Challenges -
1 – Retype the passage of the clockevent freeze discussion below, starting at the words "The feature is" and ending after "in freeze state?".
2 – Write what comes next in the clockevent freeze discussion below, picking up after its last sentence.

Excerpt provided -
If I get rid of passing in the cpu id, the only thing left to check
seems to be making sure that tick_clear_freeze_event is called on the
same CPU as tick_set_freeze_event. Am I missing something? I'll add
Documentation.

>
> Thanks,
>
>         tglx

Thomas Gleixner July 13, 2017, 4:54 a.m. UTC | #6

Derek,

On Wed, 12 Jul 2017, dbasehore . wrote:
> On Wed, Jul 12, 2017 at 2:25 PM, Thomas Gleixner <tglx@linutronix.de> wrote:
> > On Fri, 7 Jul 2017, Derek Basehore wrote:
> >> +/*
> >> + * Clockevent device may run during freeze
> >> + */
> >> +# define CLOCK_EVT_FEAT_FREEZE_NONSTOP       0x000100
> >
> > Is that really restricted to freezing?
> 
> I'm not going to make the call on what firmware may do when it enters
> suspend. Even if it's not supposed to do anything, it still might.

The feature is a description of the hardware capability not of the
way how it's used by software.

> >> +     if (!clockevent_state_shutdown(dev)) {
> >
> > What puts the device in shutdown mode when the machine is in freeze state?
> 
> tick_freeze does through timekeeping_suspend or tick_suspend_local
> depending on whether it's the last CPU to freeze or not.

Ok. I completely forgot about the inner workings of freeze. So this check
for shutdown actually wants to have a printk, because that's a state which
is wrong. The nonavailability of oneshot mode is just factual information
that this is not possible and does not justify dmesg spam.

> >> +     clockevents_tick_resume(dev);
> >
> > That looks wrong as well. What did call suspend on that device?
> >
> > I'm not aware that freeze will actually call suspend on anything down deep
> > in the core code. Can you please explain this magic here?
> 
> tick_freeze in tick-common.c calls the tick suspend code.

Fair enough.

> > All of this lacks an explanation how any of this is safe vs. the normal
> > operation of clock event devices and the tick device code.
> >
> > This lacks documentation of calling conventions and checks which make sure
> > they are obeyed.
> 
> If I get rid of passing in the cpu id, the only thing left to check
> seems to be making sure that tick_clear_freeze_event is called on the
> same CPU as tick_set_freeze_event.

Yes, you want to store that information somewhere.

> Am I missing something? I'll add Documentation.

Please make that whole thing depend on a Kconfig option. There is no point
having the code and the exports there for everyone while it has only a
single user.

Material -

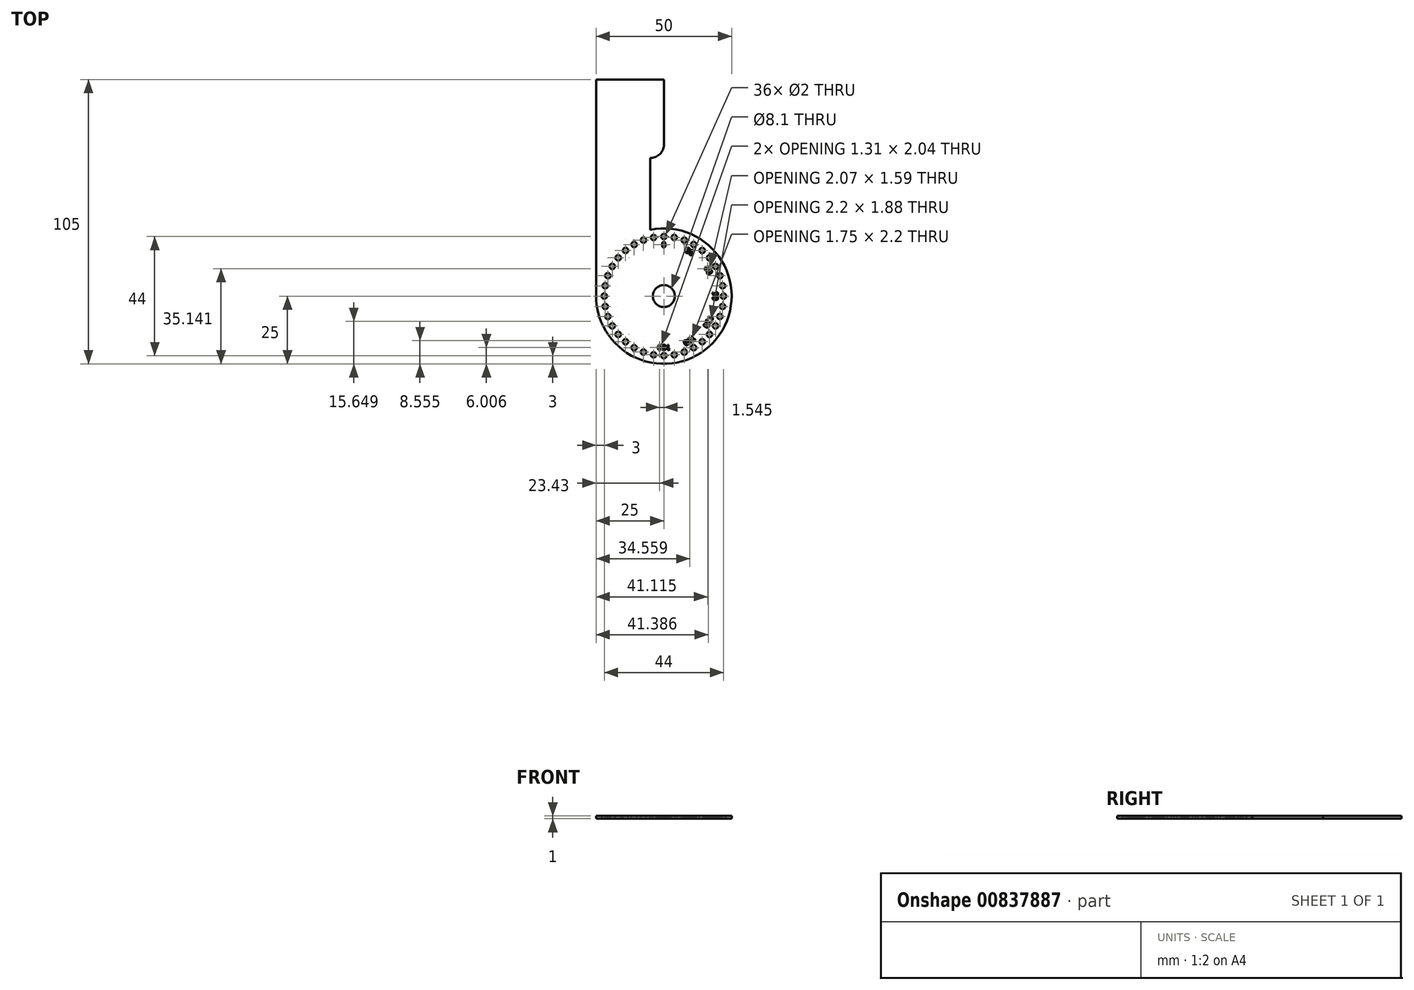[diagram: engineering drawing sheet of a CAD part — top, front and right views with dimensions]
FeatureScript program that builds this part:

Responses per task -
1 –
The feature is a description of the hardware capability not of the
way how it's used by software.

> >> +     if (!clockevent_state_shutdown(dev)) {
> >
> > What puts the device in shutdown mode when the machine is in freeze state?

2 –
Thanks,

	tglx

Peter Zijlstra July 13, 2017, 7:32 a.m. UTC | #7

On Fri, Jul 07, 2017 at 05:03:00PM -0700, Derek Basehore wrote:
> Adds a new feature to tick to schedule wakeups on a CPU during freeze.
> This won't fully wake up the system (devices are not resumed), but
> allow simple platform functionality to be run during freeze with
> little power impact.
> 
> This implementation allows an idle driver to setup a timer event with
> the clock event device when entering freeze by calling
> tick_set_freeze_event. Only one caller should exist for the function.
> 
> tick_freeze_event_expired is used to check if the timer went off when
> the CPU wakes.
> 
> The event is cleared by tick_clear_freeze_event.

Why? What's wrong with using the RTC stuff? RTC should be able to wake
suspended systems, see RTCWAKE(8).

Rafael J. Wysocki July 13, 2017, 3:09 p.m. UTC | #8

On Thu, Jul 13, 2017 at 9:32 AM, Peter Zijlstra <peterz@infradead.org> wrote:
> On Fri, Jul 07, 2017 at 05:03:00PM -0700, Derek Basehore wrote:
>> Adds a new feature to tick to schedule wakeups on a CPU during freeze.
>> This won't fully wake up the system (devices are not resumed), but
>> allow simple platform functionality to be run during freeze with
>> little power impact.
>>
>> This implementation allows an idle driver to setup a timer event with
>> the clock event device when entering freeze by calling
>> tick_set_freeze_event. Only one caller should exist for the function.
>>
>> tick_freeze_event_expired is used to check if the timer went off when
>> the CPU wakes.
>>
>> The event is cleared by tick_clear_freeze_event.
>
> Why? What's wrong with using the RTC stuff? RTC should be able to wake
> suspended systems, see RTCWAKE(8).

The RTC interrupt is an SCI (on ACPI systems) and we don't handle it
at this point, so we don't know what woke us up until we re-enable
interrupt handlers and run the one for the SCI.

Derek Basehore July 13, 2017, 10:58 p.m. UTC | #9

On Thu, Jul 13, 2017 at 8:09 AM, Rafael J. Wysocki <rafael@kernel.org> wrote:
> On Thu, Jul 13, 2017 at 9:32 AM, Peter Zijlstra <peterz@infradead.org> wrote:
>> On Fri, Jul 07, 2017 at 05:03:00PM -0700, Derek Basehore wrote:
>>> Adds a new feature to tick to schedule wakeups on a CPU during freeze.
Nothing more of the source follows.